Austin to London, Nonstop: How the Dreamliner Made it Happen

A British Airways Dreamliner 787-8 at London's Heathrow airport Photograph by British Airways via Bloomberg

When Boeing began shopping its new 787 Dreamliner to potential customers a decade ago, it quickly became clear to airline executives that the jet’s lower operating economics would allow for all sorts of new routes that existing planes couldn’t fly cost effectively. With its combination of long-haul range and modest seat capacity—not too big, not too small—the 787 could connect far-flung destinations that had traditionally required a stop in a hub.

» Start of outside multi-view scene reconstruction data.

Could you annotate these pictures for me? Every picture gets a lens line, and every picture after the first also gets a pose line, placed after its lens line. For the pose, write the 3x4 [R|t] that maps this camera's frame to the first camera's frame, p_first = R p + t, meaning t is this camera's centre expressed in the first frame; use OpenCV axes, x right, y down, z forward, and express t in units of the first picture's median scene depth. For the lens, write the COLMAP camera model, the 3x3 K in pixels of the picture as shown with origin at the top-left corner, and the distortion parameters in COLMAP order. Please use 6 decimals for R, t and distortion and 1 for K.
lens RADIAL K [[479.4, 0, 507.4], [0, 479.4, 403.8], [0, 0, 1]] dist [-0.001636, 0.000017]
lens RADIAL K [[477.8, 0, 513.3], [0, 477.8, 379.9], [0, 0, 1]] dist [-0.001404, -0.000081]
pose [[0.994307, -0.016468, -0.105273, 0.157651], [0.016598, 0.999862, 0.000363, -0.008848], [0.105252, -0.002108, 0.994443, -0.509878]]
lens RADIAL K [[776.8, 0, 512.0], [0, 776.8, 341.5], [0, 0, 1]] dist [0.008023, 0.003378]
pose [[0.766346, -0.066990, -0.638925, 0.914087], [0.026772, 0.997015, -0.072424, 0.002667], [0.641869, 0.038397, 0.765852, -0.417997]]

Now the new routes are becoming realities. British Airways plans to begin flying a 787 from London Heathrow to Austin, Tex., in March, its third Texas destination, while low-cost carrier Norwegian Air Shuttle will begin using the plane on new flights from Scandinavia to California in March. Stockholm-Los Angeles will be the first route, followed by flights from Oslo and Copenhagen to the second-largest U.S. city. Norwegian will also use the 787 on new flights in May, from Oslo and Stockholm to Oakland, Calif.

Austin’s rising importance—the city now hosts several tech heavyweights such as Dell, Apple, Google, IBM, and EBay, along with several major cultural events year-round—made it an appealing addition to British Airways’ roster of 20 U.S. destinations, said Simon Brooks, BA’s senior vice president for North American sales. He declined to discuss whether the airline is getting any type of incentives from Austin for the route, which will have daily flights in May, up from five per week initially. An airport spokesman, Jim Halbrook, said London is the top international destination from Austin and that British Airways received no subsidies or other financial enticement to launch the flight.

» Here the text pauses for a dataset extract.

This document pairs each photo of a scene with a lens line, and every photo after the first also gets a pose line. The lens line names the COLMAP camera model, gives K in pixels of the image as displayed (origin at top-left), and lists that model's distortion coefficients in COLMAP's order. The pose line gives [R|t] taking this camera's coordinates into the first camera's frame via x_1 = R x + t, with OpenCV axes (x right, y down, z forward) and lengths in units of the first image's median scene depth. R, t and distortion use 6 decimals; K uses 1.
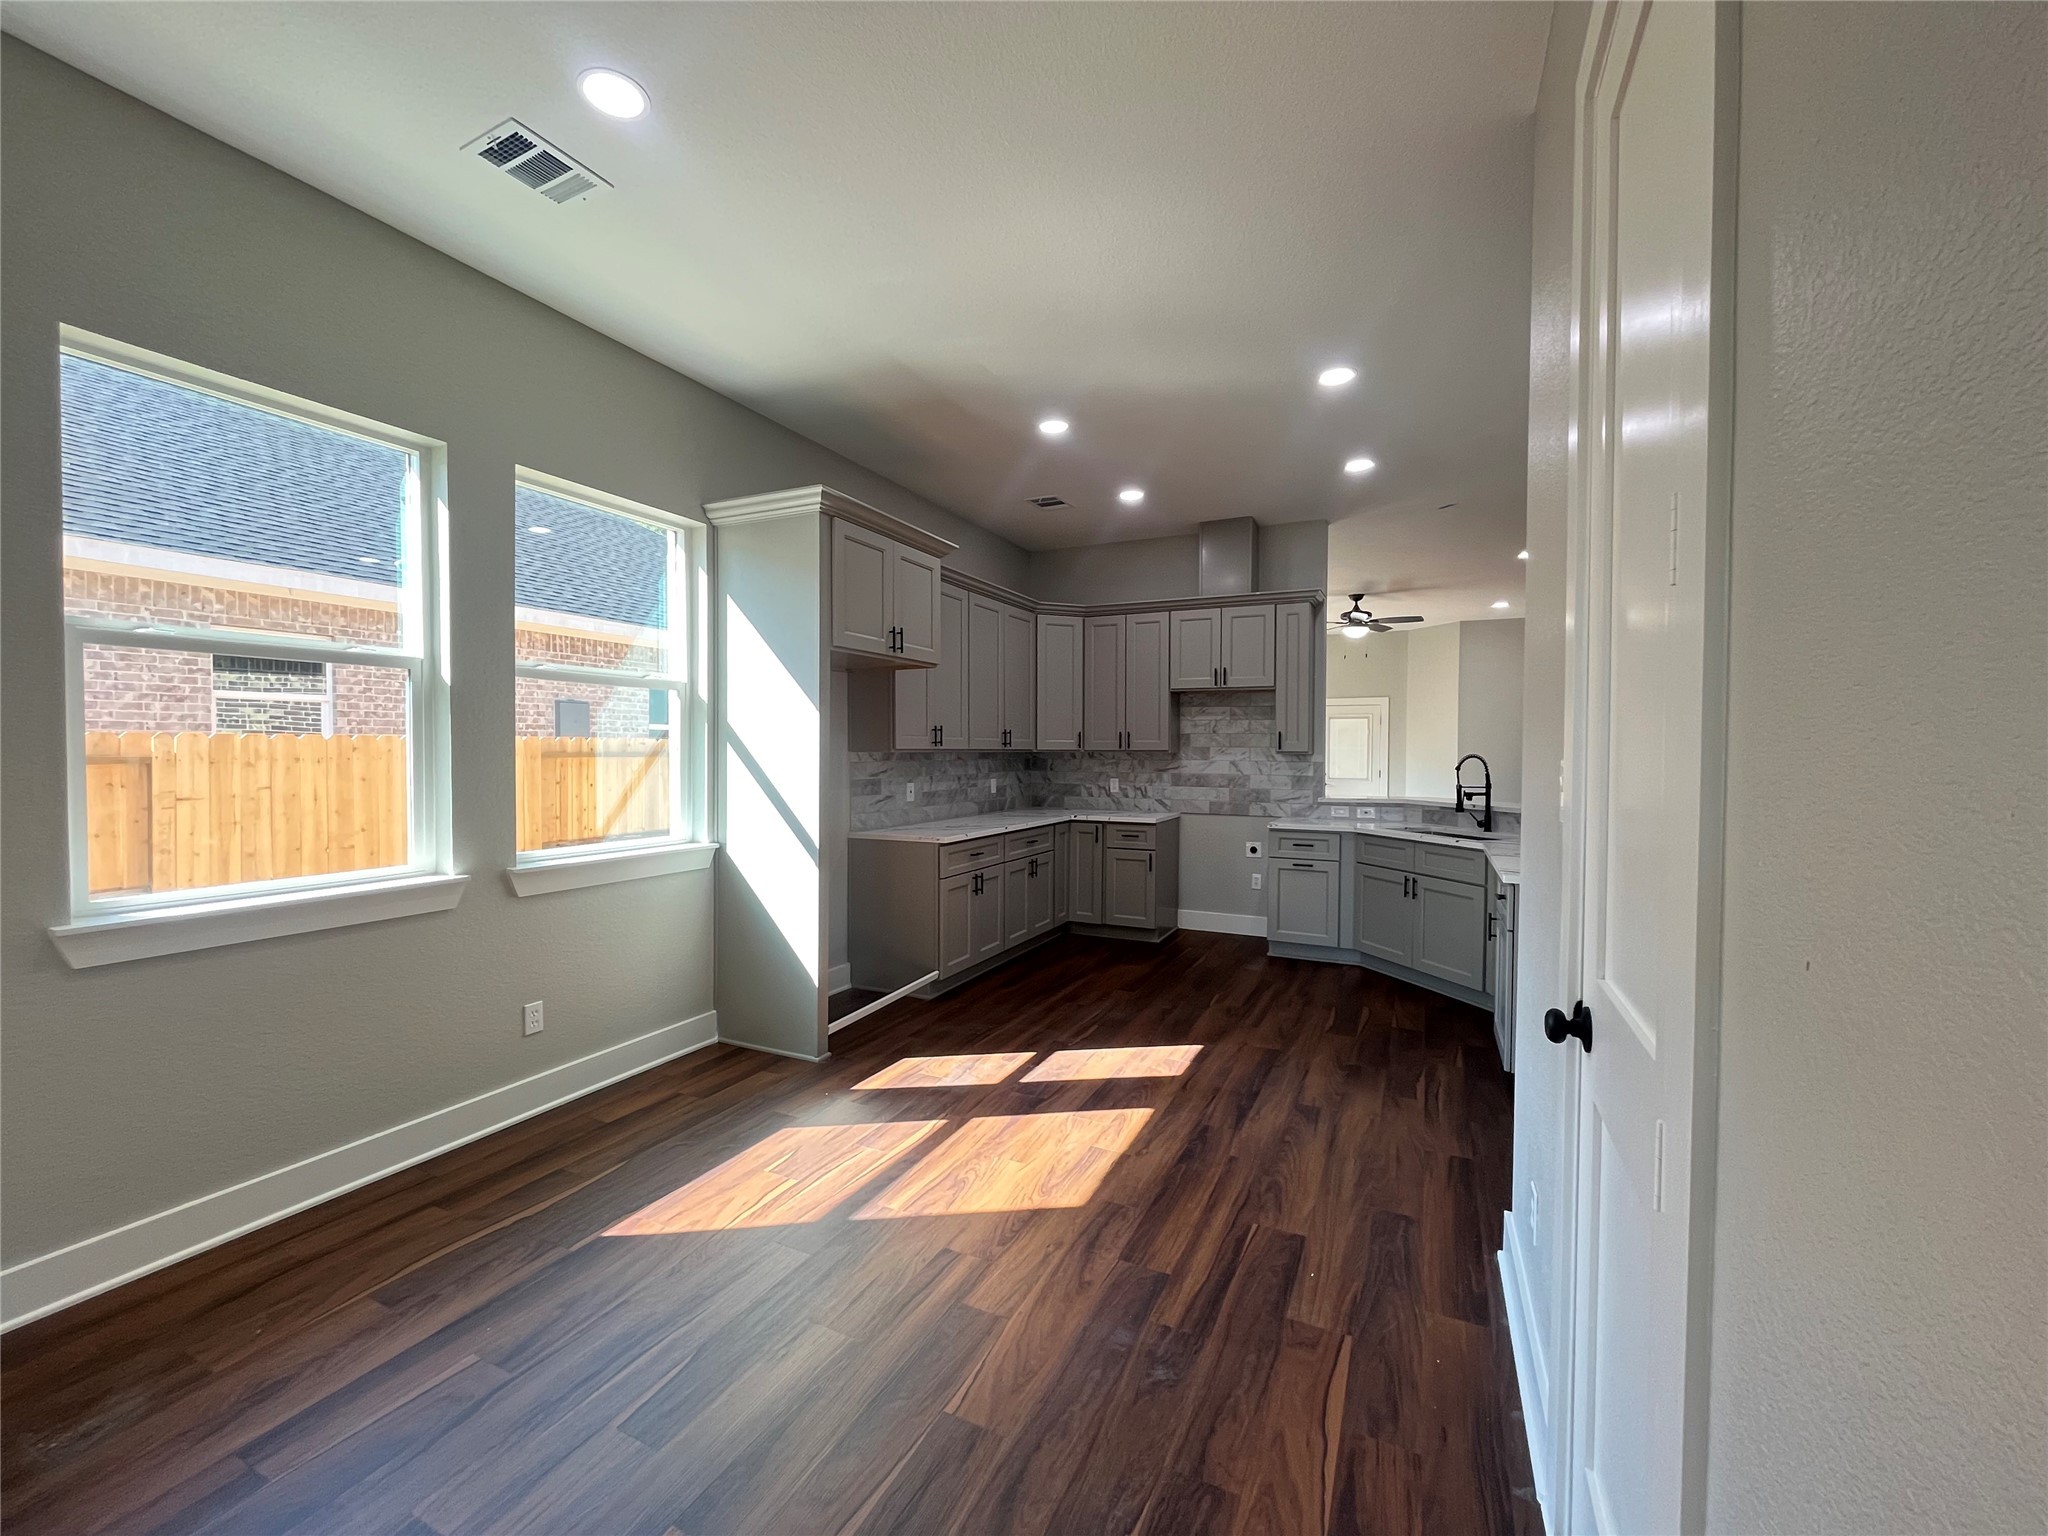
lens RADIAL K [[827.6, 0, 1030.5], [0, 827.6, 767.9], [0, 0, 1]] dist [-0.001195, 0.000380]
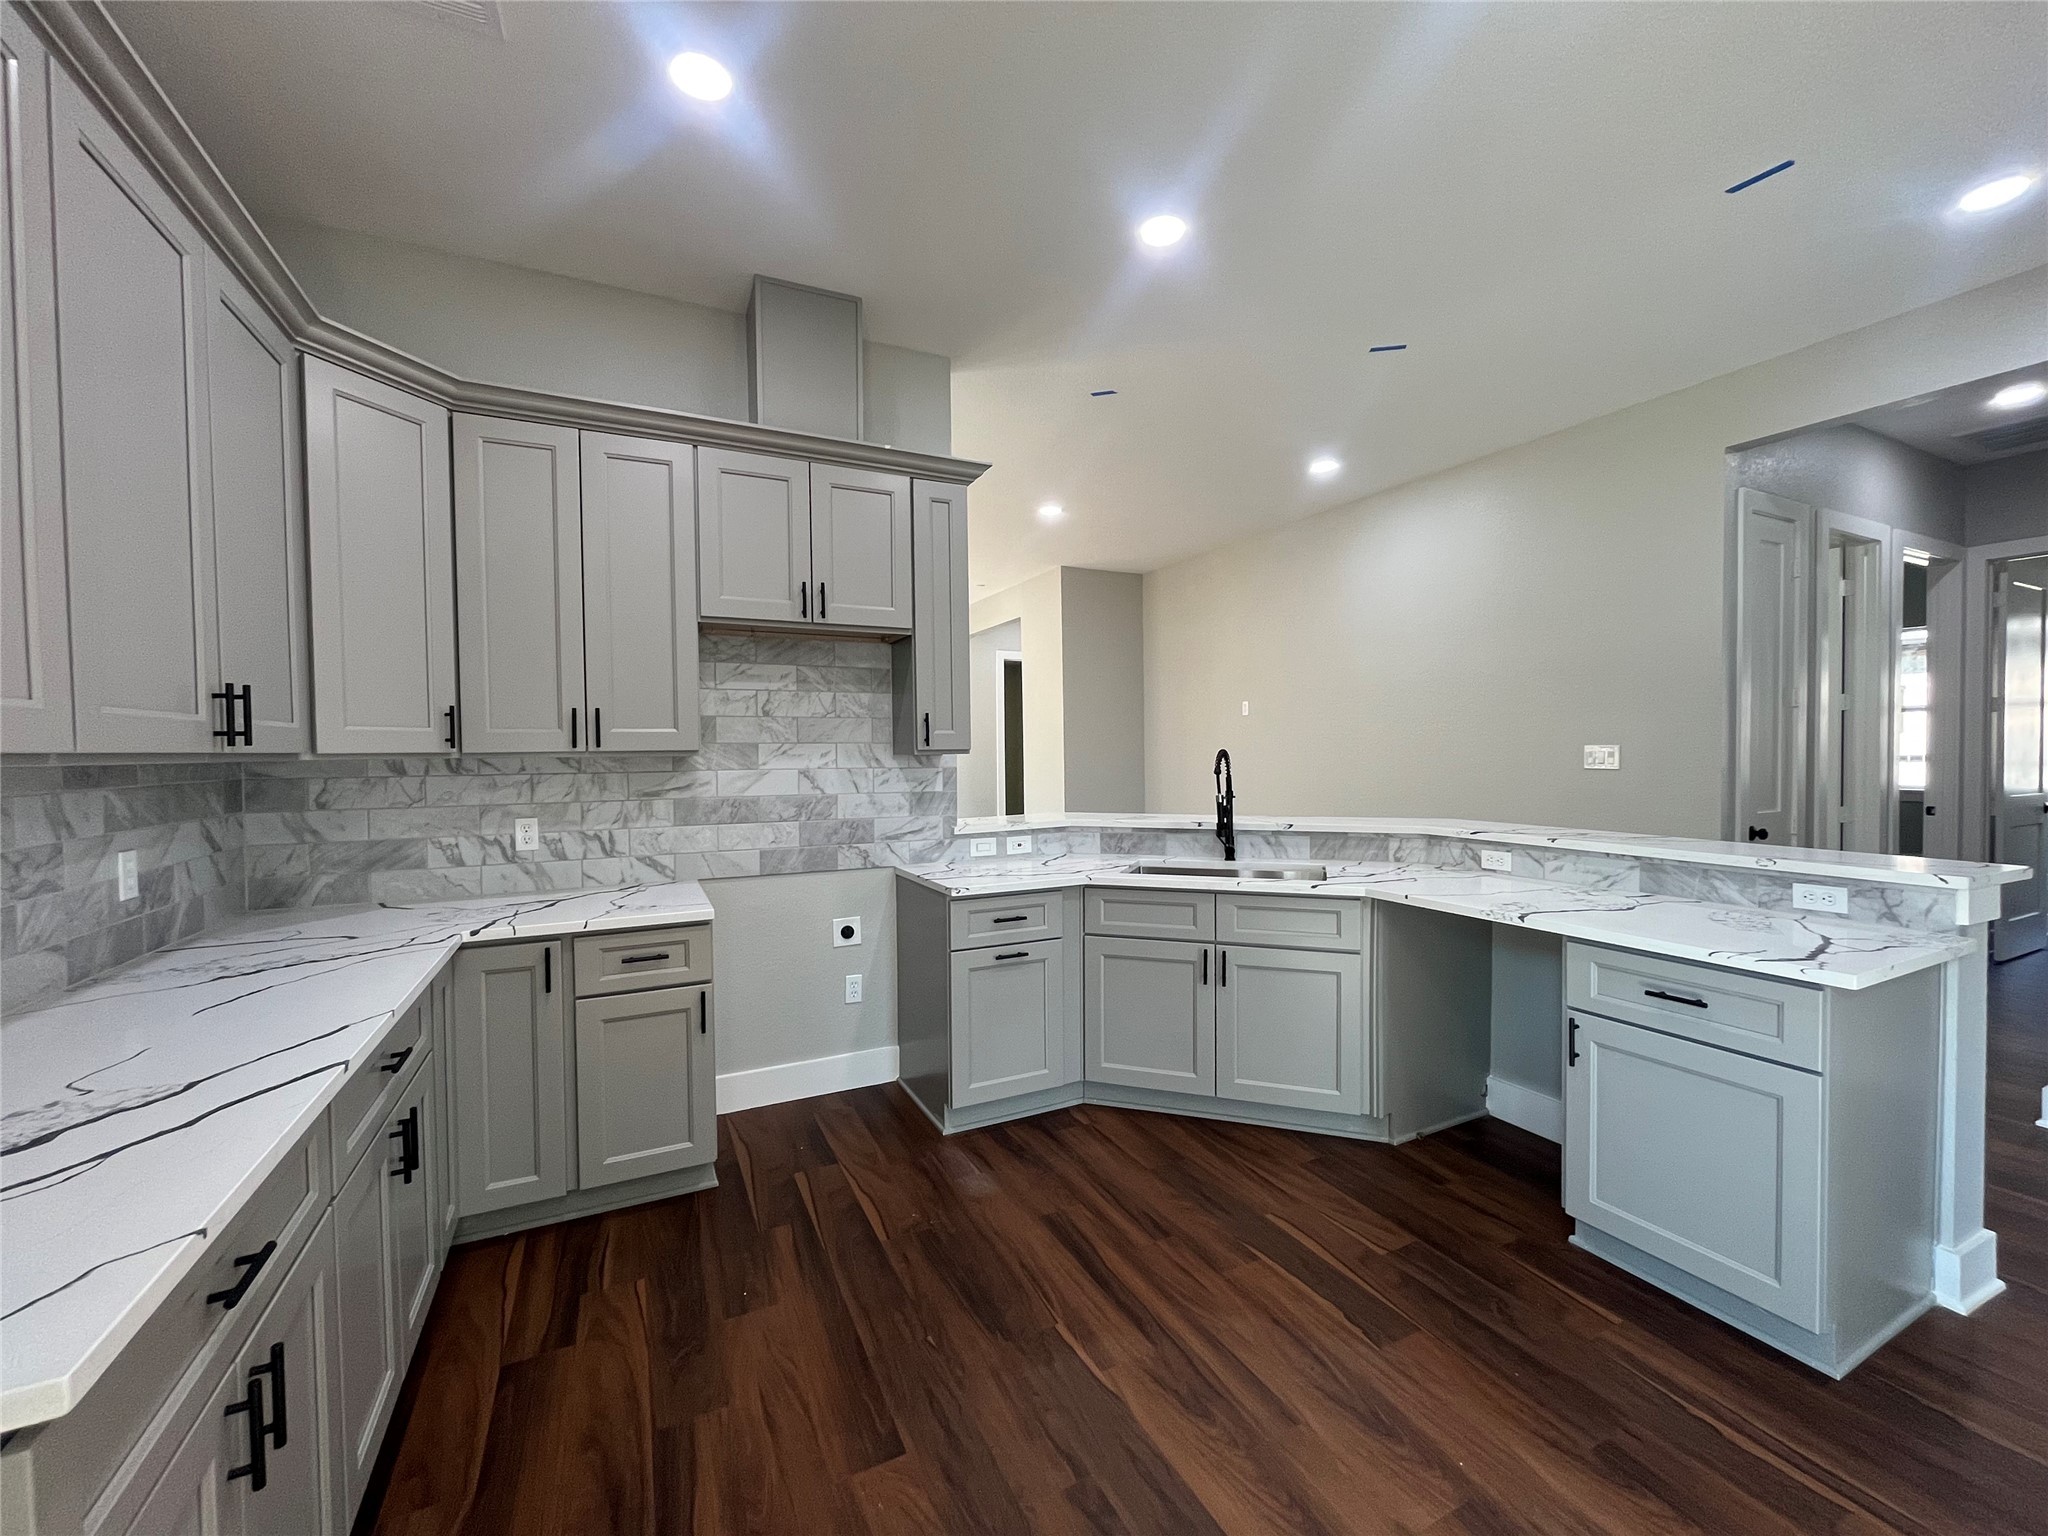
lens RADIAL K [[827.6, 0, 1030.5], [0, 827.6, 767.9], [0, 0, 1]] dist [-0.001195, 0.000380]
pose [[0.616928, -0.028680, 0.786497, -0.089730], [0.030135, 0.999464, 0.012808, -0.013351], [-0.786442, 0.015799, 0.617462, 0.639657]]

Airlines that have deployed the 787 fly it with 214 to 291 seats, a configuration that is smaller than Boeing’s popular 777. But the 787 can fly as far as 8,200 miles, a range that matches Boeing’s newest 747 jumbo jet. That combination has proved alluring and makes the 787—which is touted as 20 percent cheaper to operate than prior jumbo jets—a tool for nonstop routes never before seen in commercial aviation.

United, the first U.S. airline to fly the plane, has begun service between its Denver and Tokyo hubs, a pairing that Chief Executive Officer Jeff Smisek says was possible only because of the plane. “If we flew the 777 on that route, we’d have our head handed to us,” Smisek told the Denver Post last year. “In terms of costs, it would never be worth it.” United also is flying the 787 from Houston to Lagos, the first time the two crude oil centers have been linked by a nonstop flight.